■ Task 1:
In the DHCP configuration text, what is the search domain?
■ Task 2:
From the DHCP configuration text, output everything from "Click OK to" down to "few different things.", word for word.

■ Source document:
====
The DNS settings in the DHCP scope are really just the IP addresses to use for the DNS servers and the search domain. The search domain is the domain name appended to all otherwise incomplete Fully Qualified Domain Names. For example, if we use internal.krypted.lan and we have a DNS record for wiki.internal.krypted.lan then we could just type wiki into Safari to bring up the wiki server. Click the minus sign button to remove any data in these fields and then click on the plus sign to enter new values.
 
Click OK to save DNS settings and then OK to save each scope. Once you’ve build all required scopes, start the service. Once started, verify that a new client on the network gets an IP. Also, make sure that there are no overlapping scopes and that if you are moving a scope from one device to another (e.g. the server you’re setting up right now) that you renew all leases on client systems, most easily done using a quick reboot, or using “ipconfig /release” on a Windows computer. If you have problems with leases not renewing in macOS, check out this article I did awhile back. So far, totally easy. Each time you make a change, the change updates a few different things.

First, it updates the /etc/bootpd.plist property list, which looks something like this (note the correlation between these keys and the settings in the above screen shots.:

<?xml version="1.0" encoding="UTF-8"?> <!DOCTYPE plist PUBLIC "-//Apple//DTD PLIST 1.0//EN" "http://www.apple.com/DTDs/PropertyList-1.0.dtd"> <plist version="1.0"> <dict> <key>NetBoot</key> <dict/> <key>Subnets</key> <array> <dict> <key>allocate</key> <true/> <key>dhcp_domain_name</key> <string>no-dns-available.example.com</string> <key>dhcp_domain_name_server</key> <array> <string>0.0.0.0</string> </array> <key>dhcp_domain_search</key> <array/> <key>dhcp_router</key> <string>192.168.210.1</string> <key>lease_max</key> <integer>3600</integer> <key>name</key> <string>192.168.210 Wi-Fi</string> <key>net_address</key> <string>192.168.210.0</string> <key>net_mask</key> <string>255.255.255.0</string> <key>net_range</key> <array> <string>192.168.210.200</string> <string>192.168.210.253</string> </array> <key>selected_port_name</key> <string>en0</string> <key>uuid</key> <string>B03BAE3C-AB79-4108-9E5E-F0ABAF32179E</string> </dict> </array> <key>allow</key> <array/> <key>bootp_enabled</key> <false/> <key>deny</key> <array/> <key>detect_other_dhcp_server</key> <false/> <key>dhcp_enabled</key> <false/> <key>old_netboot_enabled</key> <false/> <key>relay_enabled</key> <false/> <key>relay_ip_list</key> <array/> </dict> </plist>

Settings from this file include:
  • dhcp_enabled – Used to enable dhcp for each network interface. Replace the <false/> immediately below with <array> <string>en0</string> </array>. For additional entries, duplice the string line and enter each from ifconfig that you’d like to use dhcp on.
====
■ Given data:
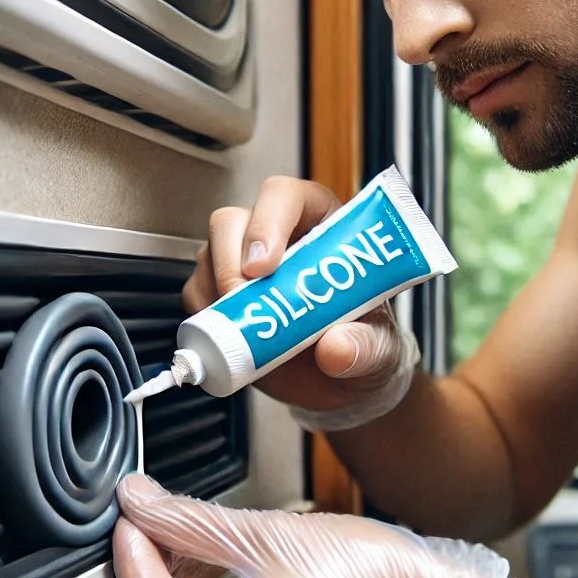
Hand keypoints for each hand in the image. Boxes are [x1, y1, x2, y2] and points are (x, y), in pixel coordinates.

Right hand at [182, 176, 409, 415]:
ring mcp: (243, 264)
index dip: (269, 220)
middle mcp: (277, 236)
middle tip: (244, 299)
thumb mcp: (380, 346)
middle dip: (232, 260)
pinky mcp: (221, 297)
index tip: (266, 264)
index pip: (285, 196)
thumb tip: (336, 348)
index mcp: (321, 223)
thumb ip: (365, 345)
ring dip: (219, 294)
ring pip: (209, 256)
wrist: (344, 381)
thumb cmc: (364, 340)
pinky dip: (208, 319)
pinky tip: (235, 340)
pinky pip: (197, 296)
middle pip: (233, 221)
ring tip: (250, 330)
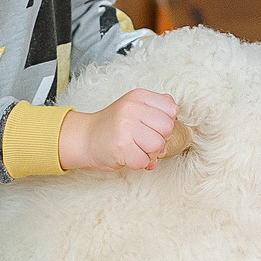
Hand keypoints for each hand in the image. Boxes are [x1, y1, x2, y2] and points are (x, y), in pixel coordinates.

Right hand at [59, 90, 179, 171]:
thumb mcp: (135, 108)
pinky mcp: (121, 146)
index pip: (171, 109)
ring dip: (150, 153)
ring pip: (158, 145)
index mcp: (139, 96)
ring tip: (136, 149)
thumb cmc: (114, 126)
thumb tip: (175, 119)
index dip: (166, 123)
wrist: (85, 138)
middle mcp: (132, 108)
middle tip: (144, 141)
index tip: (152, 127)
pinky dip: (140, 163)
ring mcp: (126, 127)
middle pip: (167, 128)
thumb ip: (157, 110)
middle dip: (160, 139)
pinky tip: (128, 156)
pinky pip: (145, 161)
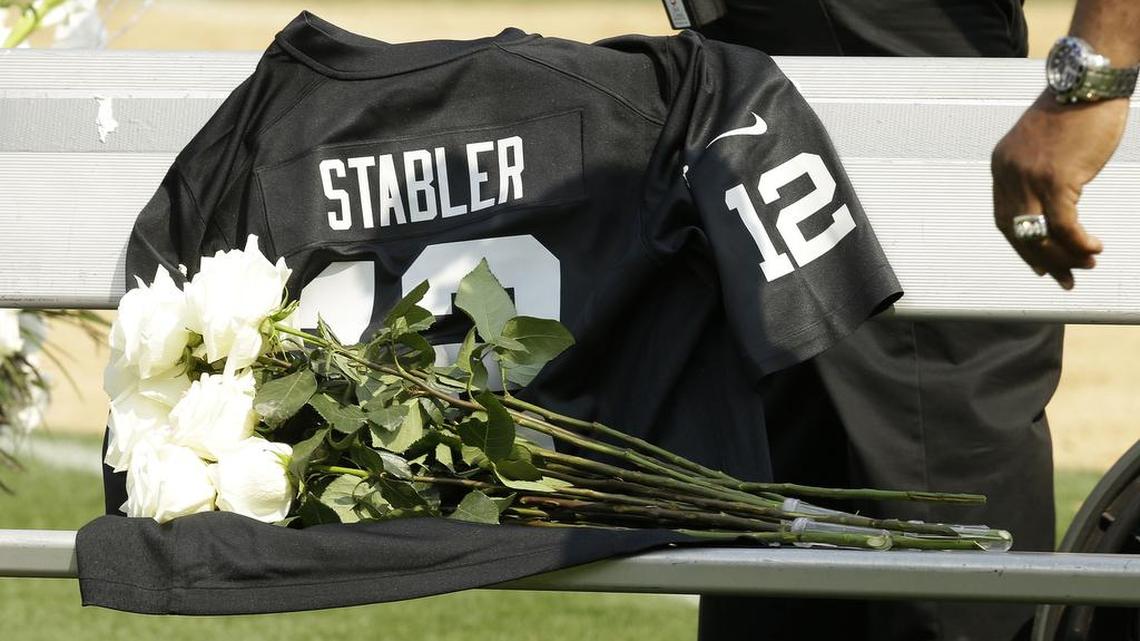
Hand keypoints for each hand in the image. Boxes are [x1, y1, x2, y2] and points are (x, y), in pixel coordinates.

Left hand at [991, 92, 1126, 288]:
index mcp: (1001, 167)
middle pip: (1017, 232)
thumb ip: (1039, 174)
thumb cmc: (1075, 110)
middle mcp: (1008, 174)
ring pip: (1039, 234)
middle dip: (1042, 260)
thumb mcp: (1044, 146)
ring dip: (1063, 256)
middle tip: (1065, 279)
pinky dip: (1078, 243)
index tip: (1040, 265)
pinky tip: (1094, 248)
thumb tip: (1053, 205)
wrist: (1089, 81)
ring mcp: (1029, 177)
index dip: (1021, 246)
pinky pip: (1063, 225)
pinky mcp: (1055, 178)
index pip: (1004, 219)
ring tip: (1086, 265)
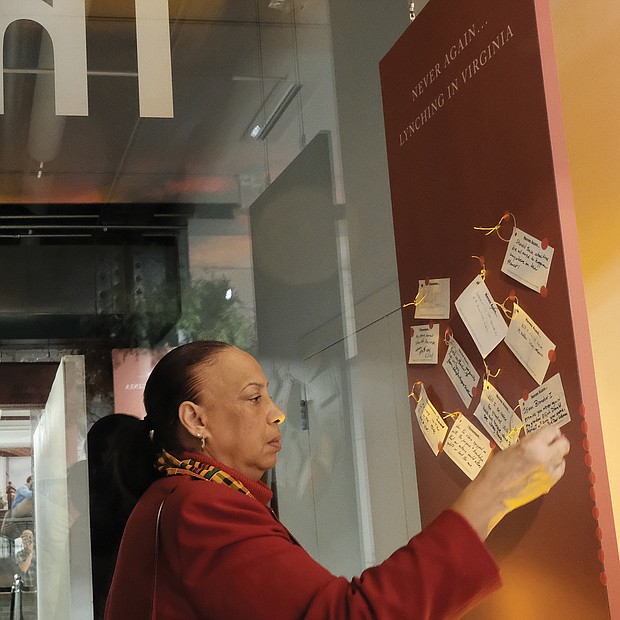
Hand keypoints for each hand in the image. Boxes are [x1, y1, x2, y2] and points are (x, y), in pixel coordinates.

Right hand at [451, 425, 569, 538]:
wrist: (493, 492)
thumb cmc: (495, 470)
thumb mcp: (510, 448)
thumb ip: (527, 442)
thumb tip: (538, 437)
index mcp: (532, 446)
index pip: (552, 431)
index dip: (551, 430)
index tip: (548, 431)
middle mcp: (544, 458)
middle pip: (564, 444)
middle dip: (558, 441)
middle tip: (550, 441)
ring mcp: (548, 473)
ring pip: (563, 457)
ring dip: (556, 454)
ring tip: (545, 454)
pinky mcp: (549, 483)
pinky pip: (559, 470)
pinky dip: (555, 466)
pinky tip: (545, 465)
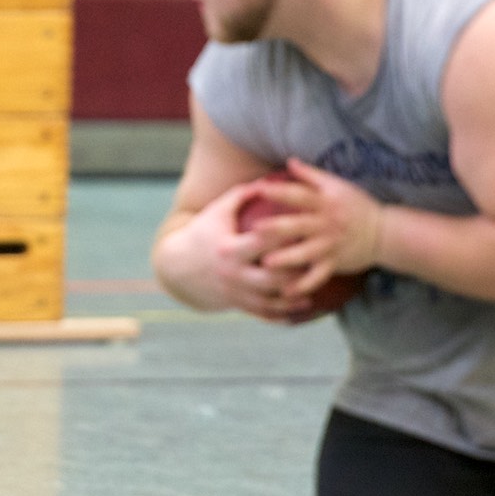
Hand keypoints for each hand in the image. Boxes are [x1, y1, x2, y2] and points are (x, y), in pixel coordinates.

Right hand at [184, 180, 326, 323]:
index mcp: (229, 249)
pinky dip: (282, 315)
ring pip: (270, 301)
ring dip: (293, 298)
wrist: (178, 266)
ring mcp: (235, 293)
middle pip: (271, 278)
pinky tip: (299, 308)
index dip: (285, 237)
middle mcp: (232, 274)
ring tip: (312, 290)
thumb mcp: (218, 210)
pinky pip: (262, 315)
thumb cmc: (202, 231)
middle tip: (316, 265)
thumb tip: (269, 180)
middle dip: (295, 274)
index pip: (262, 243)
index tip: (306, 230)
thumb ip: (242, 195)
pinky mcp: (236, 304)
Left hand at [246, 158, 383, 301]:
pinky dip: (304, 285)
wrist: (384, 232)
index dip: (280, 191)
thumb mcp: (337, 185)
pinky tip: (286, 292)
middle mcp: (327, 223)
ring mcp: (331, 245)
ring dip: (286, 259)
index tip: (259, 188)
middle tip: (254, 230)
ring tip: (266, 263)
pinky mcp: (335, 263)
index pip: (300, 194)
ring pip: (306, 253)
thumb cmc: (356, 205)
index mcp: (325, 202)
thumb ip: (311, 175)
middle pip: (299, 224)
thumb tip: (289, 161)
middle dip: (277, 227)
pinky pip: (318, 276)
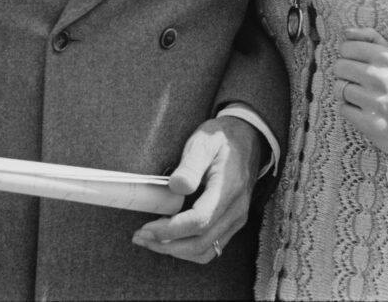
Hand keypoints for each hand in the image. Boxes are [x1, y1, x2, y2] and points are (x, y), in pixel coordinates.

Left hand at [131, 116, 260, 263]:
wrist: (247, 137)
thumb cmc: (221, 138)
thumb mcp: (204, 142)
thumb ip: (190, 164)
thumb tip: (176, 187)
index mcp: (229, 188)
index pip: (199, 221)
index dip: (170, 230)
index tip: (146, 228)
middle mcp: (236, 209)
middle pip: (200, 242)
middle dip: (166, 244)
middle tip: (141, 236)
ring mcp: (237, 218)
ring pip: (205, 251)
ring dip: (175, 250)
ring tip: (151, 239)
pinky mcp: (233, 222)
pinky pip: (211, 247)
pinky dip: (188, 249)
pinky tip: (170, 238)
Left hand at [332, 27, 387, 155]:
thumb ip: (370, 39)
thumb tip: (346, 31)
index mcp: (386, 58)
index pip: (346, 47)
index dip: (348, 55)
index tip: (358, 63)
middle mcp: (380, 77)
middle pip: (338, 66)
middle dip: (345, 73)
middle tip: (358, 80)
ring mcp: (374, 101)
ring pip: (339, 88)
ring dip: (347, 93)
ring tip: (362, 96)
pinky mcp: (370, 122)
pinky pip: (343, 108)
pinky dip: (351, 110)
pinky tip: (365, 110)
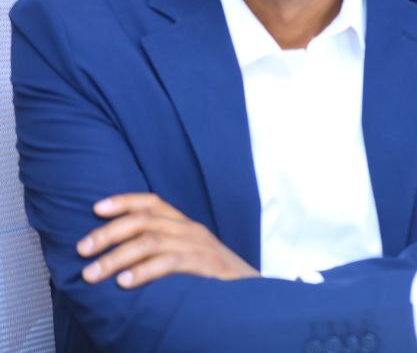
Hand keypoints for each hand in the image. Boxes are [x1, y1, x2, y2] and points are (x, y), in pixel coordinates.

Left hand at [77, 193, 258, 287]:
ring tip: (93, 273)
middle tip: (82, 249)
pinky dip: (144, 271)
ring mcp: (200, 246)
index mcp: (185, 225)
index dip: (124, 201)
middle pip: (144, 220)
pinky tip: (125, 283)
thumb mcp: (187, 257)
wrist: (253, 296)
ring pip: (151, 241)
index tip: (96, 208)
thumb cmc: (213, 279)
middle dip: (108, 233)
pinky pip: (170, 263)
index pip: (152, 202)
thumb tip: (118, 255)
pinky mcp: (206, 265)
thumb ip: (161, 251)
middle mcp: (191, 230)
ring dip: (116, 257)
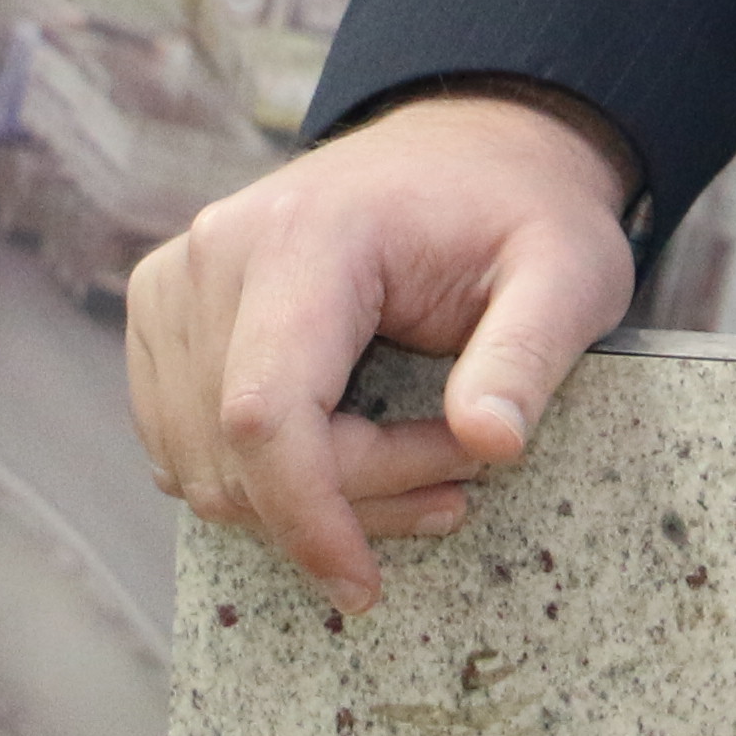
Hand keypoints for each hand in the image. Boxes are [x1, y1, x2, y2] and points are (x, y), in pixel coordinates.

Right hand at [124, 84, 638, 615]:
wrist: (470, 150)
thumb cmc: (522, 209)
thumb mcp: (569, 271)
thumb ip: (530, 353)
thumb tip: (493, 443)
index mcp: (306, 235)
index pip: (266, 413)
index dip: (309, 515)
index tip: (365, 585)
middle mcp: (215, 255)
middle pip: (239, 449)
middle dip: (347, 500)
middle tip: (460, 481)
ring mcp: (175, 286)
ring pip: (204, 463)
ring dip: (312, 498)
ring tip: (429, 465)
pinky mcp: (166, 320)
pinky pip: (189, 446)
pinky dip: (268, 478)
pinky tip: (359, 454)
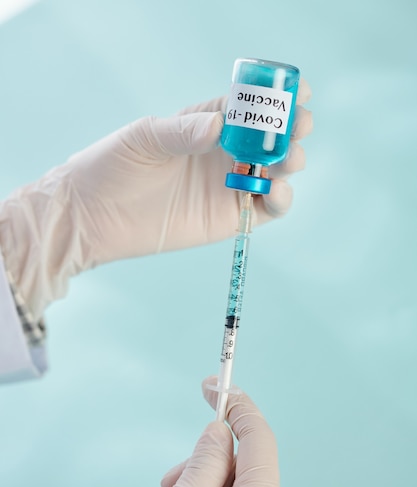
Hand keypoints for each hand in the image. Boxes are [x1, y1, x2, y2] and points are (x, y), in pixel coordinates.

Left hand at [0, 82, 311, 320]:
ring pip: (276, 172)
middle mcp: (224, 153)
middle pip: (271, 139)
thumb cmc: (113, 167)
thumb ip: (182, 131)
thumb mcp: (144, 139)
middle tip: (298, 127)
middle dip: (292, 130)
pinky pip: (266, 208)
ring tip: (289, 159)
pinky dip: (280, 199)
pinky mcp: (229, 217)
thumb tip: (219, 125)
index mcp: (206, 124)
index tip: (298, 89)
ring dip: (291, 162)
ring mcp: (229, 185)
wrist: (95, 217)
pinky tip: (274, 191)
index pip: (250, 106)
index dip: (277, 98)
====
■ Task output 1:
The domain name appended to all otherwise incomplete Fully Qualified Domain Names.

■ Task output 2:
Click OK to save DNS settings and then OK to save each scope. Once you’ve build all required scopes, start the service. Once started, verify that a new client on the network gets an IP. Also, make sure that there are no overlapping scopes and that if you are moving a scope from one device to another (e.g. the server you’re setting up right now) that you renew all leases on client systems, most easily done using a quick reboot, or using “ipconfig /release” on a Windows computer. If you have problems with leases not renewing in macOS, check out this article I did awhile back. So far, totally easy. Each time you make a change, the change updates a few different things.